在一个例子中,根据特征组合词确定内容信息的特征标签,可以包括:将关键词信息中与特征组合词匹配的关键词信息作为特征标签。例如,确定的特征组合词包括: 驾驶证-扣分、驾驶证-新规、驾驶证-查询违规、驾驶证-换证和驾驶证-年审等,据此可以从关键词信息(如,包括:驾驶证、扣分、新规、驾驶证年审等)确定出包括驾驶证-扣分、驾驶证-新规、驾驶证-年审的特征标签。

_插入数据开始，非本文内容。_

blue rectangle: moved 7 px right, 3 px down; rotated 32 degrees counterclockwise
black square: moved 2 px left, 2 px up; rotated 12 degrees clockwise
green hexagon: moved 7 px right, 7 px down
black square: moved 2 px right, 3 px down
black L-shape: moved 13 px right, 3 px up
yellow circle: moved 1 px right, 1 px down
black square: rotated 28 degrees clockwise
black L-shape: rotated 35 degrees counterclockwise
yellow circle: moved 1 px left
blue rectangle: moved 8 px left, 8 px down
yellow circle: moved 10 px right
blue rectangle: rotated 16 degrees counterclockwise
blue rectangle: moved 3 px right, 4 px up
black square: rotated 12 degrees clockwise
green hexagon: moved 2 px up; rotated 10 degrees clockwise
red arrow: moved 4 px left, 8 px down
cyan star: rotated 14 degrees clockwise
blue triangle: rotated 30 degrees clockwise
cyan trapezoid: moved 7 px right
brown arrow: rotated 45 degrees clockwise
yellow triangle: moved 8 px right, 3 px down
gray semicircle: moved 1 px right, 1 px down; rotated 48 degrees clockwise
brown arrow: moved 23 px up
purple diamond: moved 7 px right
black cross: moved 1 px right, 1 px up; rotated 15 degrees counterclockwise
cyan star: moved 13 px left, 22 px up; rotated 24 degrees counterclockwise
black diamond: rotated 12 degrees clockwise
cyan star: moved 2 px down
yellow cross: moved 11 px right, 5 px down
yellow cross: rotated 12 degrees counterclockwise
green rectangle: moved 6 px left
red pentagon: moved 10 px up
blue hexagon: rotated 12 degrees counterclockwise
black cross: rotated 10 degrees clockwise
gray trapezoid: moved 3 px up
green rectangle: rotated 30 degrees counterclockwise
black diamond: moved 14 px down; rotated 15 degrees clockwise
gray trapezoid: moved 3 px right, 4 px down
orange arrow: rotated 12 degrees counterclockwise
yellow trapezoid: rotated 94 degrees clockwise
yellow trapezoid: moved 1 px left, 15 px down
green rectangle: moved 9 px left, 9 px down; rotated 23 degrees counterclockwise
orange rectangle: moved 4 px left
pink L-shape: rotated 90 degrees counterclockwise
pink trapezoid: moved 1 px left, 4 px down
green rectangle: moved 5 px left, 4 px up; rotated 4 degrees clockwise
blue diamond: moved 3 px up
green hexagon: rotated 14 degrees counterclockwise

在另一例子中,关键词信息中可以包括多个关键词以及各个关键词的权重信息。相应地,根据特征组合词确定内容信息的特征标签,可以包括:根据各个关键词与特征组合词的匹配情况,更新所述多个关键词的权重;将更新后的权重大于预设阈值的关键词作为内容信息的特征标签。
在另一个例子中,关键词信息中可以包括多个关键词以及各个关键词对应的排序信息(如,可以根据权重进行排序)。相应地,根据特征组合词确定内容信息的特征标签,可以包括:根据各个关键词与特征组合词的匹配情况以及原有的排序信息,对多个关键词进行重新排序;将经过重新排序后、位于预定顺序范围内的关键词信息作为内容信息的特征标签。
例如,排序信息可包括各个关键词的权重值,可以根据各个关键词与特征组合词的匹配情况(如,是否匹配)更新该关键词的权重值。比如说,当关键词(如,驾驶证-扣分)与某个特征组合词(驾驶证-扣分)完全匹配时,可以将该关键词的权重值增加第一预设值(如,0.1);当关键词(如,驾驶证)与某个特征组合词(驾驶证-扣分)部分匹配时,可以将该关键词的权重值增加第二预设值(如,0.05);当关键词与所有特征组合词均不匹配时,可以保持该关键词原有的权重值。然后,根据更新后的权重值对多个关键词进行排序,并将位于预定顺序范围(如,前五位)内的关键词信息作为特征标签。
在步骤S140中确定内容信息的特征标签后,接着,在步骤S150,根据用户的属性标签和特征标签,从内容信息库中确定向用户推荐的内容推荐信息。
具体地,用户的属性标签可以基于用户的历史浏览内容确定。在一个实施例中,可以根据用户的历史浏览内容的特征标签,确定用户的属性标签。其中特征标签可以通过执行上述步骤S110-步骤S140而获得,区别在于步骤S110中不是获取内容信息库中的内容信息,而是获取用户的历史浏览内容。
在一个实施例中,从内容信息库中确定向用户推荐的内容推荐信息,可以包括:将与属性标签匹配的特征标签所对应的内容信息,作为内容推荐信息。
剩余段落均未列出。